PROMPT: Read the material below and tally how many lines hold the word "pixels", giving the number and nothing else.

RECORD EXTRACTS:
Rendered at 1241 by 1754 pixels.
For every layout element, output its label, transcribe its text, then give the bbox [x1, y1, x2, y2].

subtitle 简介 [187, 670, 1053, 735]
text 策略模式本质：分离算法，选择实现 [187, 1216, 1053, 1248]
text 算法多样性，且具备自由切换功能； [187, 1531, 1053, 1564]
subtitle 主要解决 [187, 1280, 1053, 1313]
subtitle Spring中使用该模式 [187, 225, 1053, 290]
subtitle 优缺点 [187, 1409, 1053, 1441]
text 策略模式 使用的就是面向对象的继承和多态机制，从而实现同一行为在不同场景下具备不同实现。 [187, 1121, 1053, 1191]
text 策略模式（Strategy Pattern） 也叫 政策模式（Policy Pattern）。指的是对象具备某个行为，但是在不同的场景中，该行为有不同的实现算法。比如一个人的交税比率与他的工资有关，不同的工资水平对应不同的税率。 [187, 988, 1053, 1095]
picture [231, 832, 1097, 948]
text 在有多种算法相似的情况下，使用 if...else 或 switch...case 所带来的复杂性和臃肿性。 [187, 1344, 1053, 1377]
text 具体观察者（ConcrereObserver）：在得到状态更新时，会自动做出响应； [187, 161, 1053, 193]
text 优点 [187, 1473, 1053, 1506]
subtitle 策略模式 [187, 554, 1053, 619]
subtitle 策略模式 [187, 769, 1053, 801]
...
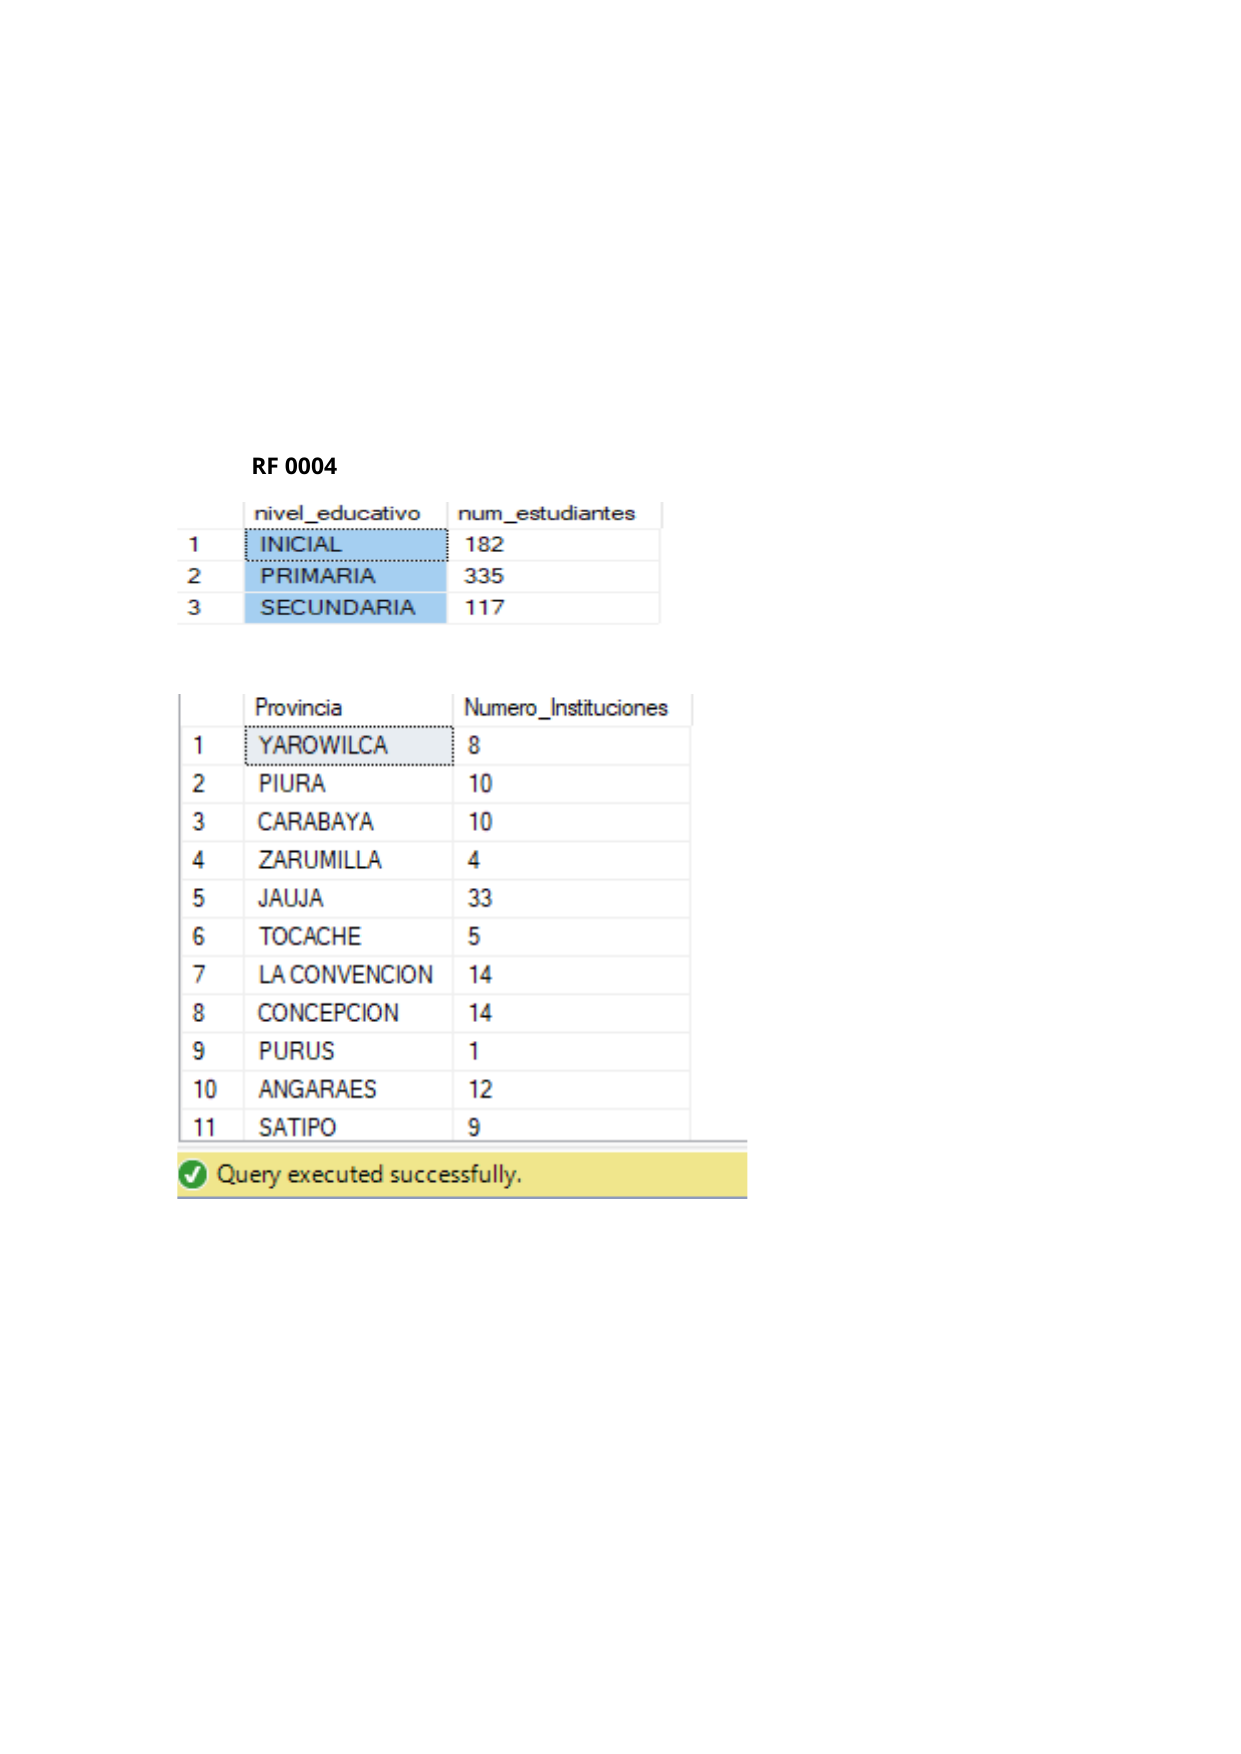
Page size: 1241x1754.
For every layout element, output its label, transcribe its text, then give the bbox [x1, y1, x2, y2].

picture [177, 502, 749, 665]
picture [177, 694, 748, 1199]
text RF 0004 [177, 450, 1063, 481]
---
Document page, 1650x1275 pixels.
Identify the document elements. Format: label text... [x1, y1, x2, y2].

RESPONSE BOX: 2